Matthew Messer

Matthew Messer


Proper thyroid function is a pillar of health. The hormones it produces regulate metabolism, body temperature, digestion and a range of other biological functions. In order for this organ to be able to produce enough hormones, it needs certain micronutrients: the best known of these trace elements is iodine, but selenium also plays a significant role. The lack of selenium has a highly negative effect on thyroid function. 

How does selenium help?

Selenium is used by the body to produce certain proteins and enzymes that have various specific functions, including those needed for thyroid function. (1) The thyroid gland has a very high concentration of selenium, probably because it helps to protect its vulnerable tissue from damage.  

When adequate protection is lacking, the thyroid gland becomes a very easy target for infections, damage from increased oxidative stress and various autoimmune processes. It has been observed that individuals with autoimmune thyroid disease have much lower levels of selenium, and it has long been hypothesized that its regulation can improve the condition of patients (2). 

Research has shown selenium to be effective

In autoimmune thyroid disorders, the immune system mistakenly attacks the cells and tissues of the thyroid gland, which can lead to inflammation, tissue damage or thyroid dysfunction. Over time, the antibodies that develop cause autoimmune thyroid disorders, such as Hashimoto’s and Graves-Basedow diseases. 

Selenium, in addition to being an important antioxidant, also has anti-inflammatory effects. Selenium deficiencies are very common. Several studies have tested whether its supplementation can help with the autoimmune thyroid diseases mentioned above, but different studies have used different types of selenium and different doses, which has, unsurprisingly, produced mixed results (1,3). 

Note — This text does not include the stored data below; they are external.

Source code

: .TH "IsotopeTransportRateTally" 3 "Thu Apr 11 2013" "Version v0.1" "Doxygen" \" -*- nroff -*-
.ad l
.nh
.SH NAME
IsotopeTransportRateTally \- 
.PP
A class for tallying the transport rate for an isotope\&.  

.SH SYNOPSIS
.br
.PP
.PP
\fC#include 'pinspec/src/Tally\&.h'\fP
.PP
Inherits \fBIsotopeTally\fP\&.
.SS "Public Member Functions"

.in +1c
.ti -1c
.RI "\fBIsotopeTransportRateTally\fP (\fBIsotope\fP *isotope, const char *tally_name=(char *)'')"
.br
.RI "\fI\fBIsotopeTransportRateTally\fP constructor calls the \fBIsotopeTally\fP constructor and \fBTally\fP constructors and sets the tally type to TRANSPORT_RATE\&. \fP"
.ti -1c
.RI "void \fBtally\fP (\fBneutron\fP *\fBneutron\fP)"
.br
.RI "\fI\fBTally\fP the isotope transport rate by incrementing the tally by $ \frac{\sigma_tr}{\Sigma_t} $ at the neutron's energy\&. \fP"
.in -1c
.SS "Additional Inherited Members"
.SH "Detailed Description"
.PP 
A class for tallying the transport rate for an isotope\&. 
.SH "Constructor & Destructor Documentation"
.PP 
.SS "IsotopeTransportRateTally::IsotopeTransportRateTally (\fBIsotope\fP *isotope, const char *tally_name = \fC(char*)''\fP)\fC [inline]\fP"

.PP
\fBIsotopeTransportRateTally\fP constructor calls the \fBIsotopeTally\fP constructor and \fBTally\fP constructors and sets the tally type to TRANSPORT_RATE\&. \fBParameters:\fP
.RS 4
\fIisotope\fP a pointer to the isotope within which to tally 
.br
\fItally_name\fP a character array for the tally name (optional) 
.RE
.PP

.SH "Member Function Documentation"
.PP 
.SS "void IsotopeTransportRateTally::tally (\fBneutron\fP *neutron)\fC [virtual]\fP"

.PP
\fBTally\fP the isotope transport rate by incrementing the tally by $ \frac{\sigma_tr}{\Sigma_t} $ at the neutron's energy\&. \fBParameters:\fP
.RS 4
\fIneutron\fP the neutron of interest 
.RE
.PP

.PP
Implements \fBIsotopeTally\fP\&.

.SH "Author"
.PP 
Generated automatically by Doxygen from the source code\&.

Nevertheless, it was generally observed that selenium supplementation reduced the levels of anti-thyroid antibodies (TPOab/anti-TPO) indicative of the degree of autoimmunity in several studies.  

One form of organic selenium, selenomethionine, was much more effective than inorganic selenium salt: in this 2018 review, selenomethionine significantly reduced antibody levels in 6 out of 9 studies, while selenium salt significantly reduced antibody levels in only 1 out of 4 studies (1)  

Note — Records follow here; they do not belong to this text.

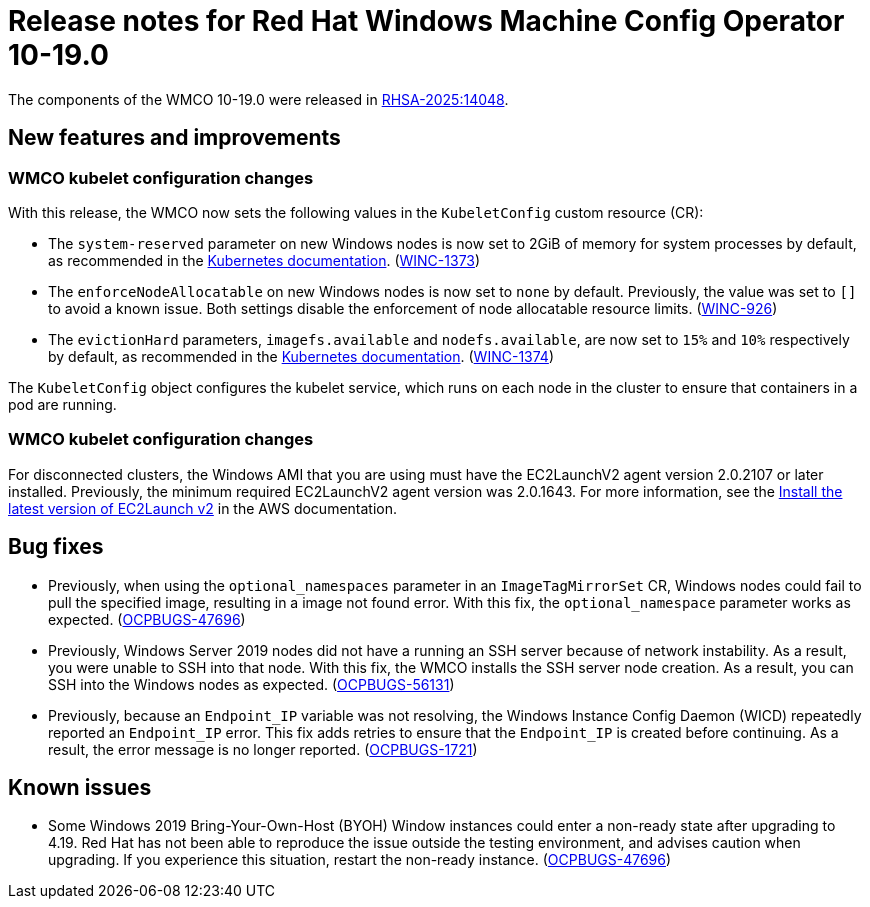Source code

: // Module included in the following assemblies:
//
// * windows_containers/wmco_rn/windows-containers-release-notes.adoc

:_mod-docs-content-type: CONCEPT
[id="windows-containers-release-notes-10-19-0_{context}"]
= Release notes for Red Hat Windows Machine Config Operator 10-19.0

The components of the WMCO 10-19.0 were released in link:https://access.redhat.com/errata/RHSA-2025:14048[RHSA-2025:14048].

[id="wmco-10-19-0-new-features_{context}"]
== New features and improvements

[id="wmco-10-19-0-new-features-kubeconfig_{context}"]
=== WMCO kubelet configuration changes 

With this release, the WMCO now sets the following values in the `KubeletConfig` custom resource (CR):

* The `system-reserved` parameter on new Windows nodes is now set to 2GiB of memory for system processes by default, as recommended in the link:https://kubernetes.io/docs/concepts/configuration/windows-resource-management/#resource-reservation[Kubernetes documentation]. (link:https://issues.redhat.com/browse/WINC-1373[WINC-1373])
* The `enforceNodeAllocatable` on new Windows nodes is now set to `none` by default. Previously, the value was set to `[]` to avoid a known issue. Both settings disable the enforcement of node allocatable resource limits. (link:https://issues.redhat.com/browse/WINC-926[WINC-926]) 
* The `evictionHard` parameters, `imagefs.available` and `nodefs.available`, are now set to `15%` and `10%` respectively by default, as recommended in the link:https://kubernetes.io/docs/concepts/scheduling-eviction/node-pressure-eviction/#eviction-signals[Kubernetes documentation]. (link:https://issues.redhat.com/browse/WINC-1374[WINC-1374])

The `KubeletConfig` object configures the kubelet service, which runs on each node in the cluster to ensure that containers in a pod are running.

[id="wmco-10-19-0-new-features-ec2launch_{context}"]
=== WMCO kubelet configuration changes 

For disconnected clusters, the Windows AMI that you are using must have the EC2LaunchV2 agent version 2.0.2107 or later installed. Previously, the minimum required EC2LaunchV2 agent version was 2.0.1643. For more information, see the link:https://docs.aws.amazon.com/AWSEC2/latest/UserGuide/ec2launch-v2-install.html[Install the latest version of EC2Launch v2] in the AWS documentation.

[id="wmco-10-19-0-bug-fixes_{context}"]
== Bug fixes

* Previously, when using the `optional_namespaces` parameter in an `ImageTagMirrorSet` CR, Windows nodes could fail to pull the specified image, resulting in a image not found error. With this fix, the `optional_namespace` parameter works as expected. (link:https://issues.redhat.com/browse/OCPBUGS-47696[OCPBUGS-47696])

* Previously, Windows Server 2019 nodes did not have a running an SSH server because of network instability. As a result, you were unable to SSH into that node. With this fix, the WMCO installs the SSH server node creation. As a result, you can SSH into the Windows nodes as expected. (link:https://issues.redhat.com/browse/OCPBUGS-56131[OCPBUGS-56131])

* Previously, because an `Endpoint_IP` variable was not resolving, the Windows Instance Config Daemon (WICD) repeatedly reported an `Endpoint_IP` error. This fix adds retries to ensure that the `Endpoint_IP` is created before continuing. As a result, the error message is no longer reported. (link:https://issues.redhat.com/browse/OCPBUGS-1721[OCPBUGS-1721])

[id="wmco-10-19-0-known-issues_{context}"]
== Known issues 

* Some Windows 2019 Bring-Your-Own-Host (BYOH) Window instances could enter a non-ready state after upgrading to 4.19. Red{nbsp}Hat has not been able to reproduce the issue outside the testing environment, and advises caution when upgrading. If you experience this situation, restart the non-ready instance. (link:https://issues.redhat.com/browse/OCPBUGS-47696[OCPBUGS-47696])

Results of a new meta-analysis

A 2021 meta-analysis and systematic review summarised the results of 17 trials testing the effects of selenium supplementation in the presence of various autoimmune thyroid diseases.  

Again, the results were similar: selenium supplementation significantly reduced the levels of anti-thyroid antibodies.(3) Thus, based on several trials, it can be concluded that selenium is a very important component for proper thyroid function and its supplementation can be quite helpful for managing autoimmune diseases.

  1. Santos LR, Neves C, Melo M, Soares P. Selenium and Selenoproteins in Immune Mediated Thyroid Disorders. Diagnostics (Basel). 2018 Oct 4;8(4):70. doi: 10.3390/diagnostics8040070. PMID: 30287753; PMCID: PMC6316875.
  2. Kucharzewski M, Braziewicz J, Majewska U, Góźdź S. Concentration of selenium in the whole blood and the thyroid tissue of patients with various thyroid diseases. Biol Trace Elem Res. 2002 Jul;88(1):25-30. doi: 10.1385/BTER:88:1:25. PMID: 12117262.
  3. Zuo Y, Li Y, Gu X, Lei Z. The correlation between selenium levels and autoimmune thyroid disease: a systematic review and meta-analysis. Ann Palliat Med. 2021 Apr;10(4):4398-4408. doi: 10.21037/apm-21-449. Epub 2021 Apr 16. PMID: 33894732.